All in all with them it seemed they couldn't make a decision for a lifetime at the age of 22, with the first person they dated.



I think the bolded applies to me although I am not sure people thought I was in a perfect marriage. Met my husband at age 18, together 22 years, 16 of them married, now getting divorced. I have almost zero dating experience and don't know how to conduct myself to gain some experience without being awkward.


PP -- I was you, and I'm now 4 years post-divorce (44 years old, two children now 14). About dating, I hear you - it is daunting.

My experience, in case it is helpful: Once I felt ready to dip my toes in the water, I signed up for an online dating site and went about it with a "this is just practice" attitude. Went on a lot of dates with a nothing ventured / nothing gained mindset - none terrible, most really good. I met a lot of interesting men. It was a shockingly good experience, and it really didn't take long to get comfortable and better at weeding out men with whom I wasn't likely to click / seeking out compatible men.

I've been with a fantastic guy for about a year and a half. I'm very, very happy.

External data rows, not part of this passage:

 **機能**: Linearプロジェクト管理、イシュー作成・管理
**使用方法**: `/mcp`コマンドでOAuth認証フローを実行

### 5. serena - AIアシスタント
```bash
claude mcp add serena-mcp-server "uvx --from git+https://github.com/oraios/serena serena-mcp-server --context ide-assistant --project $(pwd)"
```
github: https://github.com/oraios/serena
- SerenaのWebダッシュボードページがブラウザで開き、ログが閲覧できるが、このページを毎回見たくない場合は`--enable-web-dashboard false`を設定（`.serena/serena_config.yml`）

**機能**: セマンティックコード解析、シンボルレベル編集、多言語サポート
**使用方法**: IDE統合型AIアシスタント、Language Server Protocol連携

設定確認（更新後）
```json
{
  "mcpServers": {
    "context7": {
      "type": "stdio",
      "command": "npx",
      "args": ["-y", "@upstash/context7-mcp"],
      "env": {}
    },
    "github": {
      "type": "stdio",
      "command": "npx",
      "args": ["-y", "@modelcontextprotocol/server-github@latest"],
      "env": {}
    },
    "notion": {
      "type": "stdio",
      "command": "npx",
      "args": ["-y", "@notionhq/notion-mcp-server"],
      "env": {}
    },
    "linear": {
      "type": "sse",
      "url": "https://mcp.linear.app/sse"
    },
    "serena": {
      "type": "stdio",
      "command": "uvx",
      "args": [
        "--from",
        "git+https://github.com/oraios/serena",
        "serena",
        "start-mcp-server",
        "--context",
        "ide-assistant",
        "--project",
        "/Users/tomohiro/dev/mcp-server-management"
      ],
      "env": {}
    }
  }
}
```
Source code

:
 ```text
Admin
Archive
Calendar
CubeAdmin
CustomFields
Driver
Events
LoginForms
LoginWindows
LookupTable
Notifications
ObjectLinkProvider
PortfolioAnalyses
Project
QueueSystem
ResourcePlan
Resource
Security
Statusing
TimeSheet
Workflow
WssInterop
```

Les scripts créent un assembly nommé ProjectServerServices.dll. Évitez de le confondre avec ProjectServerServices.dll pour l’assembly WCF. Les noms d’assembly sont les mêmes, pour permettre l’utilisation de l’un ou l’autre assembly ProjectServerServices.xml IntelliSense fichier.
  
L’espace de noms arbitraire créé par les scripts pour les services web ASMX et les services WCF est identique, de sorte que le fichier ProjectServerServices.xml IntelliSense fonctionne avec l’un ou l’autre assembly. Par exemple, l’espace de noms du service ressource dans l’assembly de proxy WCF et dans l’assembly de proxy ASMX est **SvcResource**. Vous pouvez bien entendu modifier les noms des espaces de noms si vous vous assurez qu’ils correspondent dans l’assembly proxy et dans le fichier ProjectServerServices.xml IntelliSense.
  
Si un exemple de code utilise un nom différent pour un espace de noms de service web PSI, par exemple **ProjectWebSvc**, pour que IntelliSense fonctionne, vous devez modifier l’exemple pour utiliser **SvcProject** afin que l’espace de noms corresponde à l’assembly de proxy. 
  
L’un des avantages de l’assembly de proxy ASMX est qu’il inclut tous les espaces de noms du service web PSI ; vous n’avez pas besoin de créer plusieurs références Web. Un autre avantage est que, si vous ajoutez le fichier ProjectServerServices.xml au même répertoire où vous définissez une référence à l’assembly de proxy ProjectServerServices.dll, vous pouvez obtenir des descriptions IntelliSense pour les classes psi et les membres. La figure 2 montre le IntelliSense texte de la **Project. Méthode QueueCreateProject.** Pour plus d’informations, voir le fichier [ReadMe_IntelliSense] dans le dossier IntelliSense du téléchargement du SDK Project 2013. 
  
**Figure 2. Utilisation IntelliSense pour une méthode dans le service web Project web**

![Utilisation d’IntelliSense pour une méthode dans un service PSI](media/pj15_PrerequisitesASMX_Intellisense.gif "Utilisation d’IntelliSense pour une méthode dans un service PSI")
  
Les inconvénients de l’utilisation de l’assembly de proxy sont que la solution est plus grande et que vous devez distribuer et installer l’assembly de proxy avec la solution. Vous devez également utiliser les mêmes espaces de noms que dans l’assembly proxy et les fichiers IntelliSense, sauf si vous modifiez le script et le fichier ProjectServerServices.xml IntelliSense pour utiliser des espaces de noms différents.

Anyway, bottom line is that I had to just get over the fact that my dating experience was nil.

Good luck!

Anonymous
Yes. Met at age 18 at flagship state u, quickly became each other's first BF/GF. Engaged after junior yr, married a month after graduation. The wife worked for about 6 months and quickly became a stay home wife in preparation for babies. Had 3 girls. Seemed to have the perfect life - hosting friends thanksgivings; big homemade birthday parties; constant crafting and apple picking and holiday decorating. And then out of nowhere at age 34, 12 yrs into the marriage it was over. Still don't quite know why though only about 18 months later DH seems to have a steady girlfriend that he's always traveling with. The wife has the kids full time though when ex DH posts yet another vacation pic, she's quick to post a pic of a date she went on though doesn't appear to have a steady BF yet.